Jack Lynch, A Biography

Jack Lynch is one of the most important and perhaps most underrated Irish political leaders of the twentieth century. A sportsman who won six All-Ireland medals in a row with Cork, he was also a civil servant and a barrister before being elected to Dáil Éireann in 1948. During his thirty-one years as a parliamentarian, he held the ministries of Education, Industry and Commerce, and Finance before succeeding Seán Lemass as Taoiseach in 1966. Lynch held office during the critical years of the late 1960s and early 1970s when Northern Ireland disintegrated and civil unrest swept through Belfast, Derry and other towns. This precipitated one of the worst crises in the history of the Irish state. Jack Lynch upheld the parliamentary democratic tradition at great personal and political cost, even to the point of fracturing the unity of his government and his party. If you want to know what happened during those terrible years, read this book.
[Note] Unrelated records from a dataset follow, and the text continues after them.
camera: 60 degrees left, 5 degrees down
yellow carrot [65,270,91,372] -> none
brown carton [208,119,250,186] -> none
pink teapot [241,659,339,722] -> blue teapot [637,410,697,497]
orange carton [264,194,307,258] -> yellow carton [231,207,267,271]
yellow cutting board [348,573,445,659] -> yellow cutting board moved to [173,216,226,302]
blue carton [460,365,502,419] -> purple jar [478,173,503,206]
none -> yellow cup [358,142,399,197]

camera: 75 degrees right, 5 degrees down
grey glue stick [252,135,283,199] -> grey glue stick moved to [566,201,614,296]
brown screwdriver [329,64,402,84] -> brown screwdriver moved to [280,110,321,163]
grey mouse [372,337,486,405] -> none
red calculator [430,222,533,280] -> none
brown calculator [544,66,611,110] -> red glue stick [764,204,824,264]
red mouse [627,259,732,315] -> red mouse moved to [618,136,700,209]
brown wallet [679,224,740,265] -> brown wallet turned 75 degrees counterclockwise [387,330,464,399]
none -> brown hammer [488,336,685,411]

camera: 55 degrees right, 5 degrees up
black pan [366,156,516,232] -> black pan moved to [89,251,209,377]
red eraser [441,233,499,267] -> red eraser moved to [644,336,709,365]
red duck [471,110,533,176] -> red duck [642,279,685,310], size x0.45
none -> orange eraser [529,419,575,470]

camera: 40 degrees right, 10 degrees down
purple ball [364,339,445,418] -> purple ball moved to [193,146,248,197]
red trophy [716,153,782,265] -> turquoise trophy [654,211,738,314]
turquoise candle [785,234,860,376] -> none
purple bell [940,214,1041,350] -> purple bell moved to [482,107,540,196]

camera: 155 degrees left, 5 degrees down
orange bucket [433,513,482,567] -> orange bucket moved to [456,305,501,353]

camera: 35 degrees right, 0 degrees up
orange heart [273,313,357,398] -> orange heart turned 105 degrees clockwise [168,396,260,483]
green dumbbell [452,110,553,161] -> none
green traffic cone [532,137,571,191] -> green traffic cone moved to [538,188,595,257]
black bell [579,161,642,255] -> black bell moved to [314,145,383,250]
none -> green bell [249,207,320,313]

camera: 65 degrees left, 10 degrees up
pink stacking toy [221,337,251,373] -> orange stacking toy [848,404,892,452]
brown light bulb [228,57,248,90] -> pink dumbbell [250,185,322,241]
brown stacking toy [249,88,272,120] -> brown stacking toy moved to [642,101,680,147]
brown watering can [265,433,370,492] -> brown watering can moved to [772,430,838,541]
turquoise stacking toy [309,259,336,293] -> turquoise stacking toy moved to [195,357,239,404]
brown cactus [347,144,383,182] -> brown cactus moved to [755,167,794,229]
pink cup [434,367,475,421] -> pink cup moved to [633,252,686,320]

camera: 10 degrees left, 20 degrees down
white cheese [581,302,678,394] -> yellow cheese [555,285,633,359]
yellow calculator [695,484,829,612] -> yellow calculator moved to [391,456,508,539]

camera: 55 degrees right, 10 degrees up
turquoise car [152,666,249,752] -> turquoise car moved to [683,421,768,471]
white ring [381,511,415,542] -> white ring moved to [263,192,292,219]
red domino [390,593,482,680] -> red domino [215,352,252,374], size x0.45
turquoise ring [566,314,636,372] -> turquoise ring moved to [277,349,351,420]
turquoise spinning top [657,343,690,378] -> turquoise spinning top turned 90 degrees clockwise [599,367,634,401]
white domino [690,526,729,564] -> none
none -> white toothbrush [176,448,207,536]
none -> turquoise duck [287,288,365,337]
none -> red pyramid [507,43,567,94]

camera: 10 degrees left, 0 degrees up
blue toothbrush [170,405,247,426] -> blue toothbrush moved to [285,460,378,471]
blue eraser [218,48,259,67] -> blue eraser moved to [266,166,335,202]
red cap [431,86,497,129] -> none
Dermot Keogh is Professor of History and Jean Monnet Emeritus Professor, at University College Cork. He is a member of the Royal Irish Academy, twice a Fulbright Professor, a Research Fellow, Woodrow Wilson Center, Washington DC, a Senior Research Fellow, Institute of Irish Studies, Queen's University, Belfast, and in 2001/2 a Visiting Professor at the European University Institute, Florence. He is the author of Twentieth-Century Ireland in the New Gill History of Ireland series, Jack Lynch, A Biography, Jews in Twentieth-Century Ireland: Refugees, Anti-Semitism and the Holocaust and The Rise of the Irish Working Class: The Dublin Trade Union Movement and Labour Leadership 1890-1914, among other books on Irish history.